[2026 VLDB] A Unified Query Planning Framework for Conjunctive Regular Path Queries

Yue Pang’s paper on conjunctive regular path query optimization, titled “A Unified Query Planning Framework for Conjunctive Regular Path Queries,” has been accepted by VLDB 2026.

Conjunctive regular path queries (CRPQs) form a critical backbone of modern graph query languages, integrating subgraph matching with regular path queries (RPQs). Despite their ubiquity in applications like social networks, finance, and scientific data analysis, CRPQ optimization lacks a unified framework, relying instead on heuristic combinations of disjoint techniques for subgraph matching and RPQs. This paper bridges this gap by introducing a novel algebraic optimization framework for CRPQs.

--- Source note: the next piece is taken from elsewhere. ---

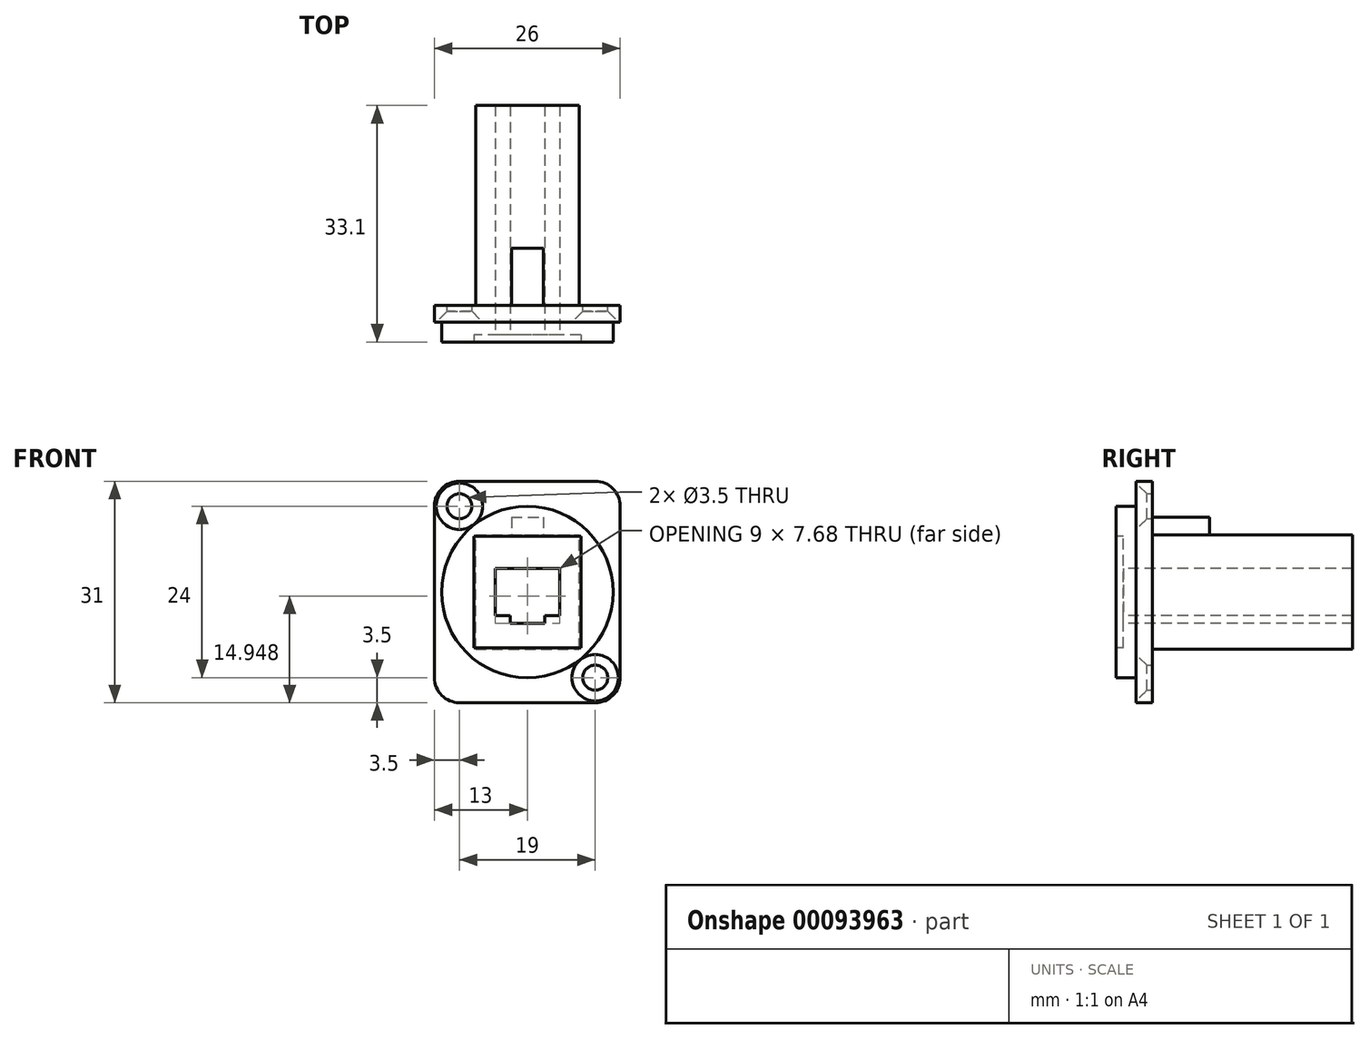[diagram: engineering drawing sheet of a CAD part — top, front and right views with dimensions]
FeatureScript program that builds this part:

We propose a hypergraph query model that enables composability, addressing a longstanding challenge in graph query languages including GQL and SQL/PGQ, and define six core operators (TI, KC, SJ, UNION, INV, and SCAN) to abstract CRPQ semantics. Leveraging algebraic transformation rules, we enumerate a rich space of equivalent query plans and devise a cost-based optimizer to select near-optimal plans for execution. Implemented based on MillenniumDB and Neo4j, our framework achieves significant speedups on CRPQs extracted from the WDBench and LDBC SNB benchmarks.